RUSSIAN VVER AT KUDAMKULAM:  It is instructive to note the chequered history of Indo-USSR agreement that beset the purchase of two-unit nuclear power station at Kudamkulam, VVER type, requiring life time guarantees of low enriched Uranium fuel supplies. Negotiations were going on from mid-eighties onwards. By this time, India had already positioned itself in IAEA and UN Bodies, in a unique situation of not accepting full scope safe guards of its nuclear facilities and did not accede to the Non Proliferation Treaty (NPT) and Comprehensive Test Ban Treaty (CTBT) obligations. In this context, the potential of any commercial cooperation between European and North American countries with India was practically ruled out. The then Soviet Union (USSR) was willing to supply reactors if India submitted the imported reactors to inspection and safe guards while isolating the other facilities under Indian Nuclear Power program. Dr Homi Sethna was the Chairman of DAE when it was first mooted. He did not like the idea. When Dr. Raja Rammana took over from him as Chairman of AEC, he immediately sent missions to USSR for negotiations.Shopping Addiction

Mrs. Indira Gandhi, the then Prime Minster was unfortunately assassinated on 30th October 1984 at Delhi. The Project lost a tenacious supporter and the deal went into limbo. Another blow to the credibility of Russians was delivered by the disastrous accident in the RBMK type nuclear reactor operating at Chernobyl on 26th April 1986 killing over 31 persons and costing billions of Roubles to clean up. Mr. Rajiv Gandhi was the PM and had many reservations about buying Russian supplied nuclear reactors. Dr. M R Srinivasan, the then Chairman of AEC, managed to convince the Indian Prime Minister.

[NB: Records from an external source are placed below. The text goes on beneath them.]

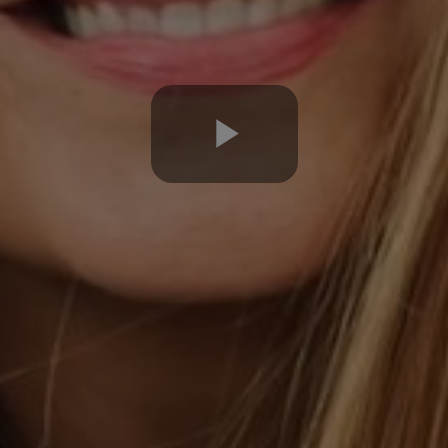
Play
Video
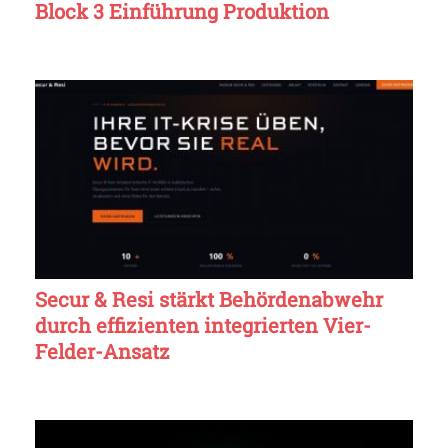
Block 3 Einführung Produktion
Secur & Resi stärkt Behördenabwehr
durch effizienten integrierten Vier-
Felder-Ansatz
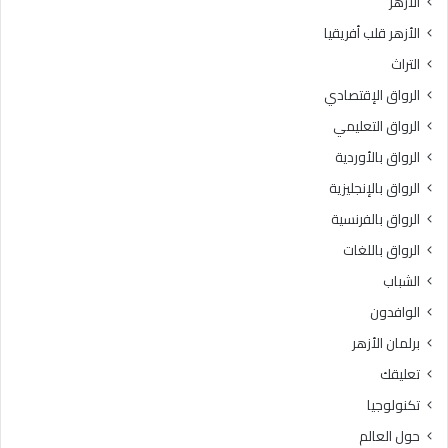
الأزهر
الأزهر قلب أفريقيا
التراث
الرواق الإقتصادي
الرواق التعليمي
الرواق بالأوردية
الرواق بالإنجليزية
الرواق بالفرنسية
الرواق باللغات
الشباب
الوافدون
برلمان الأزهر
تعليقك
تكنولوجيا
حول العالم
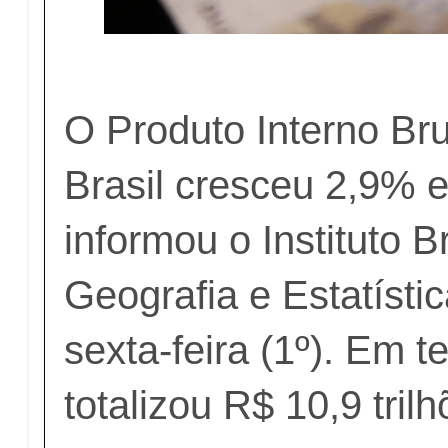
O Produto Interno Bru
Brasil cresceu 2,9% 
informou o Instituto B
Geografia e Estatísti
sexta-feira (1º). Em 
totalizou R$ 10,9 tril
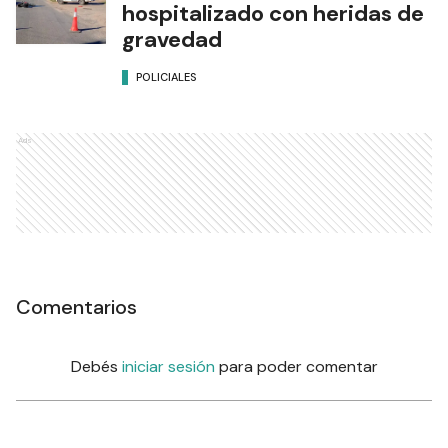
hospitalizado con heridas de
gravedad
POLICIALES
Ads
Comentarios
Debés
iniciar sesión
para poder comentar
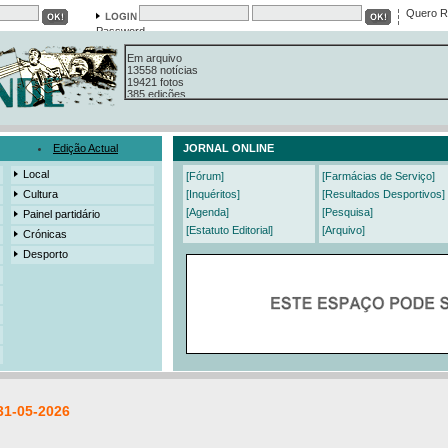
Quero R
Password
Em arquivo
13558 notícias
19421 fotos
385 edições
3206 mensagens
525 registos
Edição Actual
JORNAL ONLINE
Local
[Fórum]
[Farmácias de Serviço]
Cultura
[Inquéritos]
[Resultados Desportivos]
[Agenda]
[Pesquisa]
Painel partidário
[Estatuto Editorial]
[Arquivo]
Crónicas
Desporto
31-05-2026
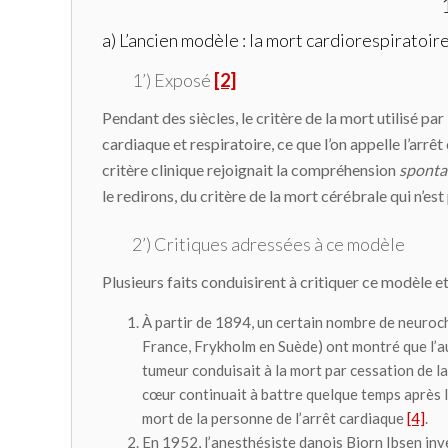
a) L’ancien modèle : la mort cardiorespiratoir
1’) Exposé
[2]
Pendant des siècles, le critère de la mort utilisé pa
cardiaque et respiratoire, ce que l’on appelle l’arrêt
critère clinique rejoignait la compréhension
sponta
le redirons, du critère de la mort cérébrale qui n’es
2’) Critiques adressées à ce modèle
Plusieurs faits conduisirent à critiquer ce modèle 
À partir de 1894, un certain nombre de neuroc
France, Frykholm en Suède) ont montré que l’a
tumeur conduisait à la mort par cessation de la 
cœur continuait à battre quelque temps après la 
mort de la personne de l’arrêt cardiaque
[4]
.
En 1952, l’anesthésiste danois Bjorn Ibsen inve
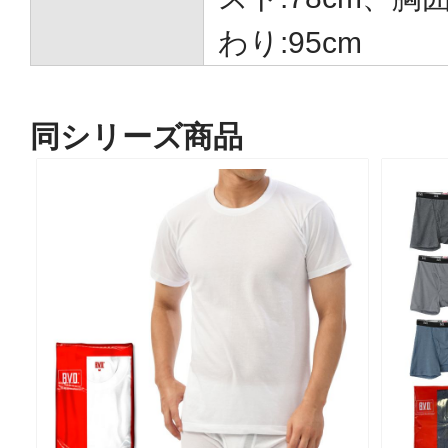
わり:95cm
同シリーズ商品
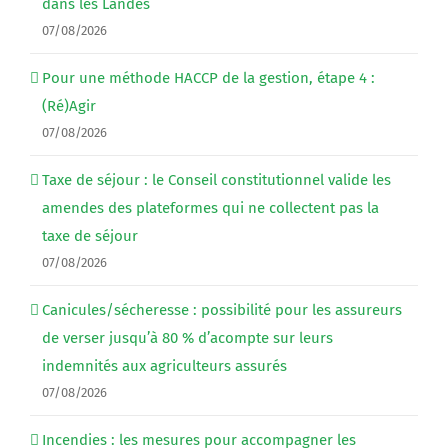
dans les Landes
07/08/2026
Pour une méthode HACCP de la gestion, étape 4 :
(Ré)Agir
07/08/2026
Taxe de séjour : le Conseil constitutionnel valide les
amendes des plateformes qui ne collectent pas la
taxe de séjour
07/08/2026
Canicules/sécheresse : possibilité pour les assureurs
de verser jusqu’à 80 % d’acompte sur leurs
indemnités aux agriculteurs assurés
07/08/2026
Incendies : les mesures pour accompagner les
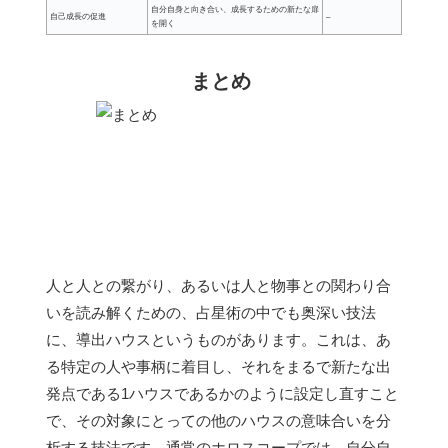
自分自身と向き合い、成長するための新たな扉
自己成長の促進
–
を開く
まとめ
人と人との繋がり、あるいは人と物事との関わり合
いを読み解くための、占星術の中でも奥深い技法
に、導出ハウスというものがあります。これは、あ
る特定の人や事柄に着目し、それをまるで新たな出
発点である1ハウスであるかのように設定し直すこと
で、その対象にとっての他のハウスの意味合いを分
析する技法です。
通常のホロスコープでは、自分自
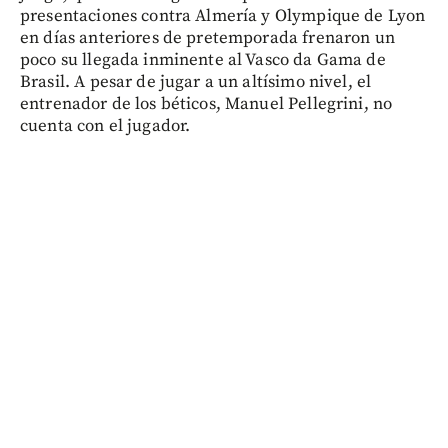
presentaciones contra Almería y Olympique de Lyon
en días anteriores de pretemporada frenaron un
poco su llegada inminente al Vasco da Gama de
Brasil. A pesar de jugar a un altísimo nivel, el
entrenador de los béticos, Manuel Pellegrini, no
cuenta con el jugador.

Russian deal neither obliged India to change its NPT stance nor to sign the full scope safe guards. Cleverly, Russia formally joined NSG club after the deal with India was signed and sealed. Mikhail Gorbachev and Rajiv Gandhi finally signed the agreement in a glittering ceremony in November 1988 at Delhi.

At Kudamkulam, in the state of Tamil-Nadu, Unit 1 of 1000 MW capacity went into commercial operation by 31st December 2014 and Unit 2 of 1000 MW capacity is likely to go on line by early 2016.